━━━ EXERCISE TEXT

Verilog bitwise or ("|") monadic

Question

I've seen Verilog code where the bitwise or operator ("|") is used monadic. What's the purpose?

For example

| address[15:14]==0

or

|address[15:14]? io_din : ramrd

Cann't we omit the "|" in these cases?

Answer 1

In this case it acts as a reduction operator, for example:

|4'b1000 => 1'b1 (OR)
&4'b1000 => 1'b0 (AND)
^4'b1000 => 1'b1 (XOR)

|4'b0000 => 1'b0
&4'b1111 => 1'b1
^4'b1111 => 1'b0

ORing the entire bus to a 1 bit value, or applying an AND/XOR to the entire bus.

This is referred to as a 'unary' operator as it only take a right hand argument. They are covered in Section 11.4.9 of SystemVerilog IEEE1800-2012.

Answer 2

|address[15:14]? io_din : ramrd

is the shortcut for writing

(address[15] | address[14]) ? io_din : ramrd

i.e bitwise ORing of all bits of the bus together to generate a 1bit value. In this case it will evaluate as HIGH if either(or both) bit 15 OR bit 14 is HIGH.

similarly you can write other bitwise operators

&address[15:14]? io_din : ramrd   // ANDing

^address[15:14]? io_din : ramrd   // XORing

━━━━━━
━━━ EXTRACTED MATERIAL

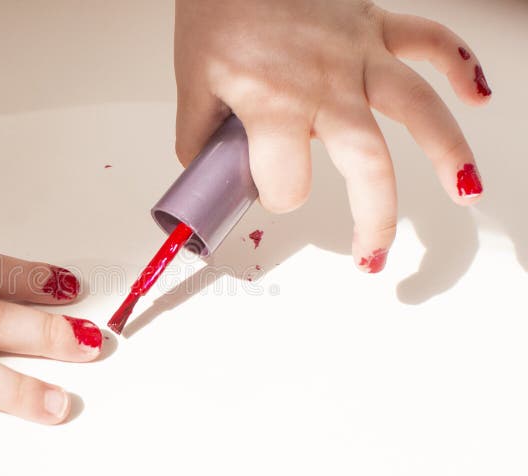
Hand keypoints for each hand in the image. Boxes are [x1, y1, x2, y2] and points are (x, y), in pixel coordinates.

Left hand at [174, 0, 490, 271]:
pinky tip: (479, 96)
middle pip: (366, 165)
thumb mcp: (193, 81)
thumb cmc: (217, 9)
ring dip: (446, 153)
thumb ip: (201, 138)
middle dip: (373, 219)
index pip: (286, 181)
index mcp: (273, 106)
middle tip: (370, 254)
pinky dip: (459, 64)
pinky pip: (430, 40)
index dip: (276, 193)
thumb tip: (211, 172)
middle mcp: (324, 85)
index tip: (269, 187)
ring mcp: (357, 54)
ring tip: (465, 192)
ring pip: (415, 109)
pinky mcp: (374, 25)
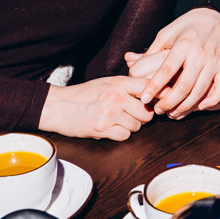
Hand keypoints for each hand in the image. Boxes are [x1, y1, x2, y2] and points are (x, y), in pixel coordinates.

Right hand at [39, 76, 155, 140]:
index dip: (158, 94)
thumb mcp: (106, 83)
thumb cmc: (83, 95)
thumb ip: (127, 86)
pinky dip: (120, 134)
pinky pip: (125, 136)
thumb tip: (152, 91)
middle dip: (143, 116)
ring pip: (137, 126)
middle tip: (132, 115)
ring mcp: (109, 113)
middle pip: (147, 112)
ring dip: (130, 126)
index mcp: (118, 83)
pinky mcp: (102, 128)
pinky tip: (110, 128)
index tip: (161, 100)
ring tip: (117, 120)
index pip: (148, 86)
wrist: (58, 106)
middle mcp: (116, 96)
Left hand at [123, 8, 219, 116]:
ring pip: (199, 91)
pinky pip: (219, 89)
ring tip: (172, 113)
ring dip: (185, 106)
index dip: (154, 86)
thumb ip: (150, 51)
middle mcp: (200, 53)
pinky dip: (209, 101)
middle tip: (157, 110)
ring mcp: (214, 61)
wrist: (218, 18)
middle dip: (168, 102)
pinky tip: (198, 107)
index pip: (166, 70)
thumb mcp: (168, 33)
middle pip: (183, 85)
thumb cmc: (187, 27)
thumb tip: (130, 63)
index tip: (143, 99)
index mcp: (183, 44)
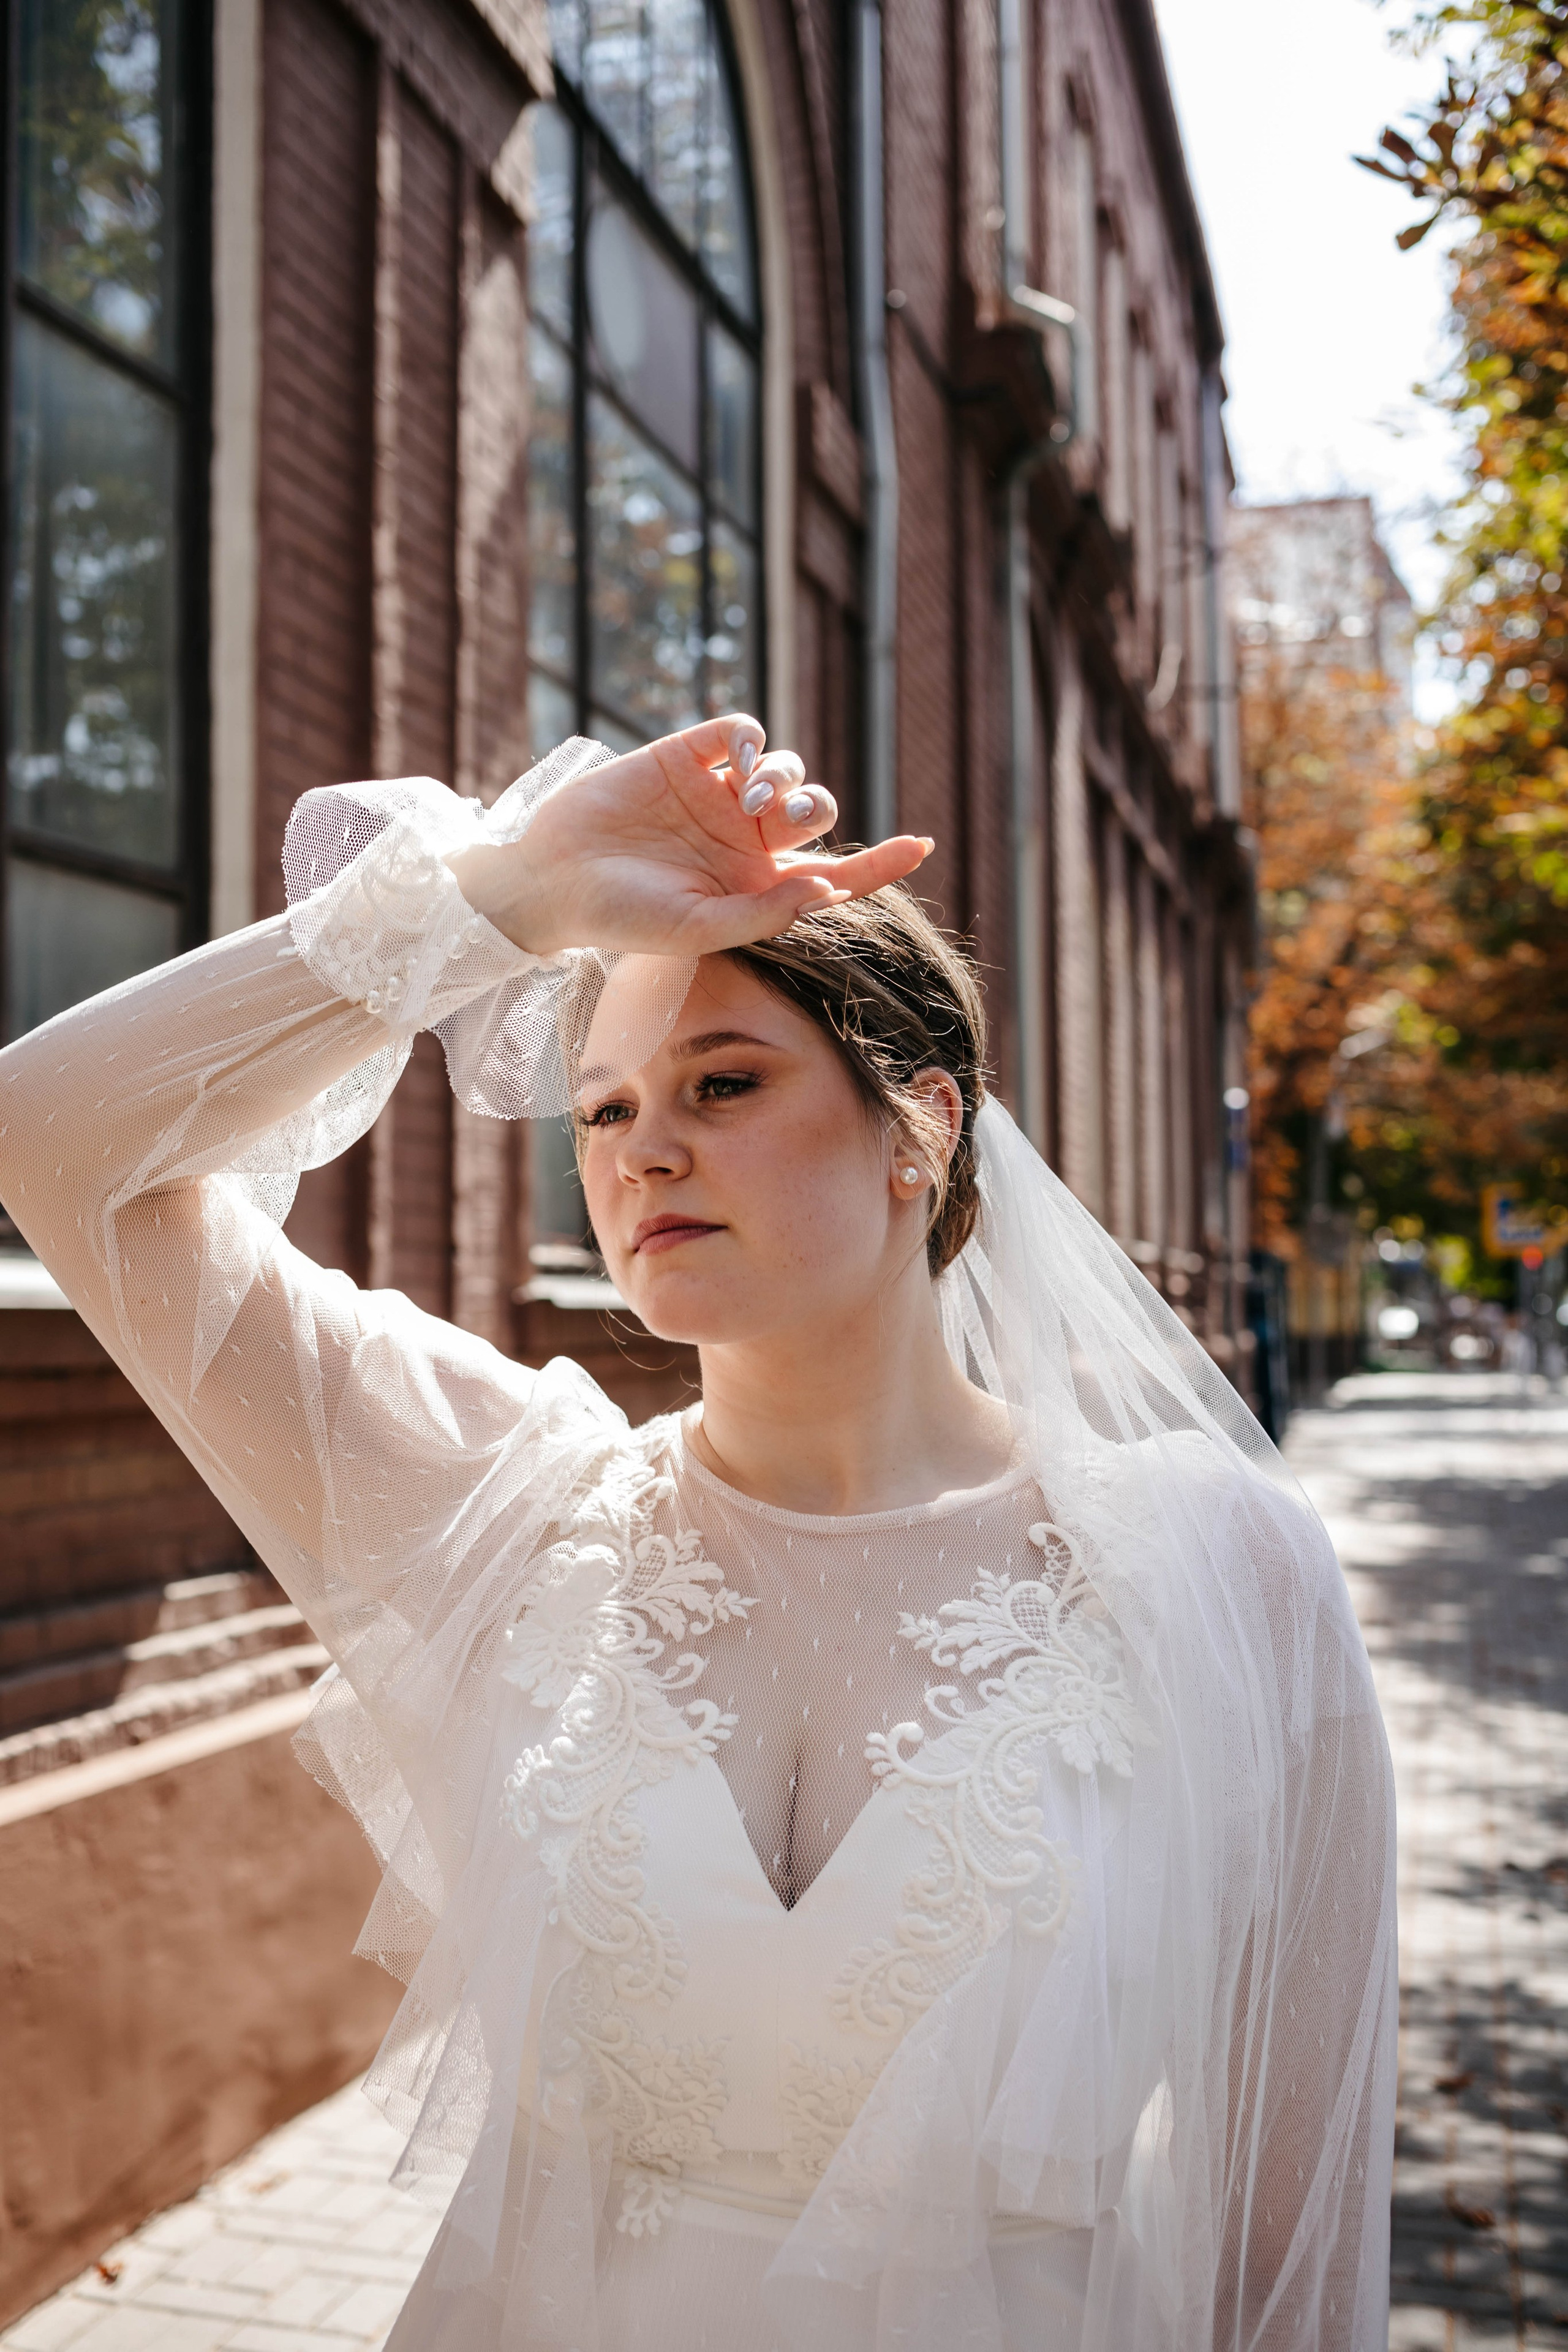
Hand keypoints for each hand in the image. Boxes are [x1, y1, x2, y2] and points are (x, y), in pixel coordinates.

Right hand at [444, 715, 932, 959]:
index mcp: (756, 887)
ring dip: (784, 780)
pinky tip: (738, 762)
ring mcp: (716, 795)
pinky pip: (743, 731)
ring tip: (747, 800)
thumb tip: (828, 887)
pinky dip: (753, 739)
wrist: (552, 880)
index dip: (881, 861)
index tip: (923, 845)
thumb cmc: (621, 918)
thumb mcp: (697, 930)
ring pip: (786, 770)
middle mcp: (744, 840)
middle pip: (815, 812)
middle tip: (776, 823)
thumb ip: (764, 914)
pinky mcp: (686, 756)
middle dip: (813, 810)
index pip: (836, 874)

━━━━━━
━━━ EXTRACTED MATERIAL

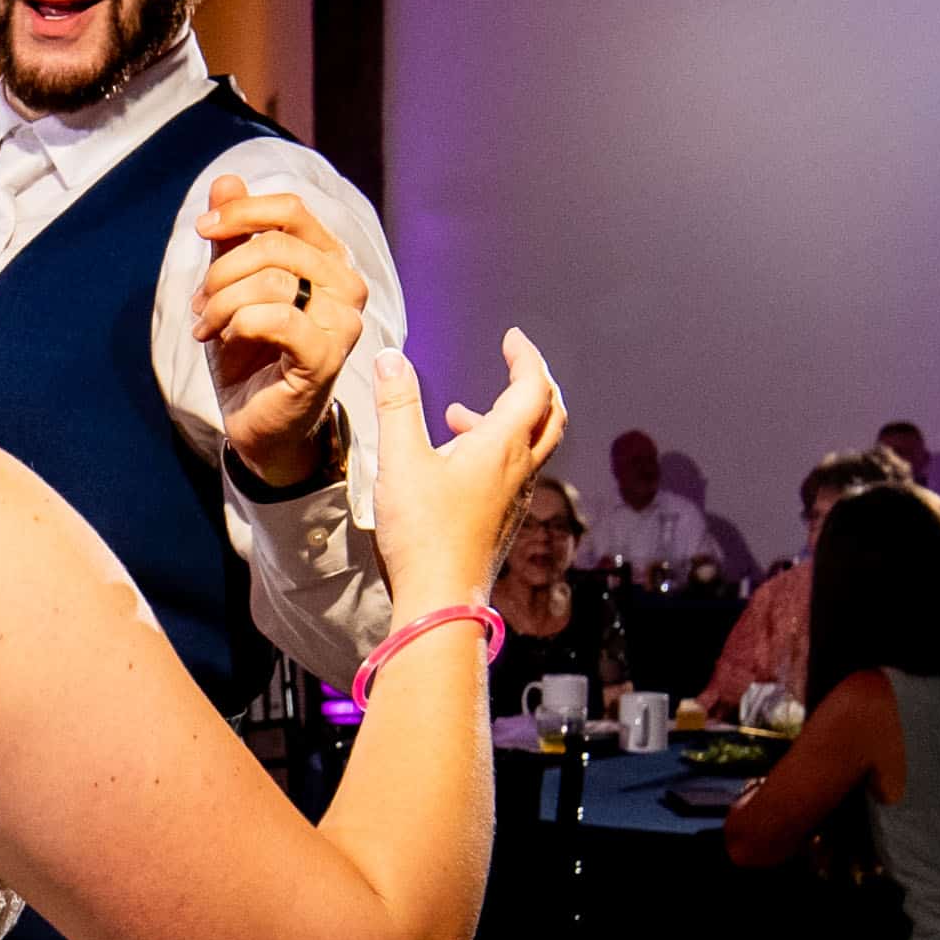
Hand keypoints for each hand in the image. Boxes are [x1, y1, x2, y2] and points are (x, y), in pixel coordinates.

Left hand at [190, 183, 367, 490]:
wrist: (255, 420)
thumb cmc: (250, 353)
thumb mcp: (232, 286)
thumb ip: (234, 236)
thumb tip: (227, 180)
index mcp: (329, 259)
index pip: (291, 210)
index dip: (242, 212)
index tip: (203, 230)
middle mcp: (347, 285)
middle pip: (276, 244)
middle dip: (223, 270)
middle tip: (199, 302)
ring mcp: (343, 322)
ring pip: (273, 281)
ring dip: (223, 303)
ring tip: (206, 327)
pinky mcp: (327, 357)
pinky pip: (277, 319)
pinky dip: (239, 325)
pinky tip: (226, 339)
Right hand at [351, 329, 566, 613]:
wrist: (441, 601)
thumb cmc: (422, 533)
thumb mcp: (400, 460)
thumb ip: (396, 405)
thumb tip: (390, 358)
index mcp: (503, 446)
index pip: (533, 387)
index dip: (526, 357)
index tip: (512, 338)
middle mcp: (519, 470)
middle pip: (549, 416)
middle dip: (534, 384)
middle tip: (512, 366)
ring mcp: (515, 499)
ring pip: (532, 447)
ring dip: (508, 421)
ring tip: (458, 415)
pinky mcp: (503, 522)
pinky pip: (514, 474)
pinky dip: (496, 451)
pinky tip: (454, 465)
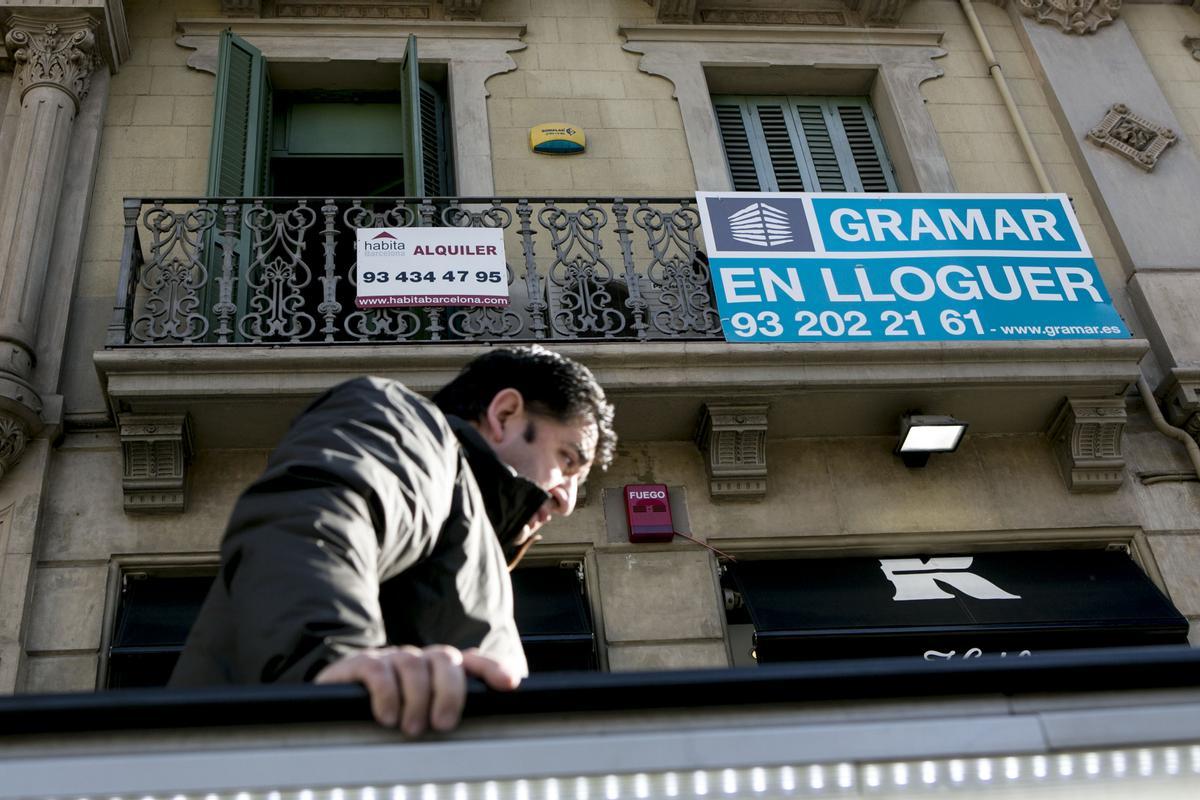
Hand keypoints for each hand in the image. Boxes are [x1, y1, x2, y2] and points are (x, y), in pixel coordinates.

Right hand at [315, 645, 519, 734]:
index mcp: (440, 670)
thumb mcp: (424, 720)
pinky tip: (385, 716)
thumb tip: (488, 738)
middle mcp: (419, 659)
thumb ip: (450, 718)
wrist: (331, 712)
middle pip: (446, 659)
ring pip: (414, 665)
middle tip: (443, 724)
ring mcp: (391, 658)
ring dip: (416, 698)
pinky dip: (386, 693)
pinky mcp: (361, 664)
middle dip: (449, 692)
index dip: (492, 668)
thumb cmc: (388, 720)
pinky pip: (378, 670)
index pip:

━━━━━━

* REQUIRED WORK: Translate this sentence from the Verilog forum thread into Spanish: "They are covered in Section 11.4.9 of SystemVerilog IEEE1800-2012."

* EXERCISE ANSWER: Se tratan en la sección 11.4.9 de SystemVerilog IEEE1800-2012.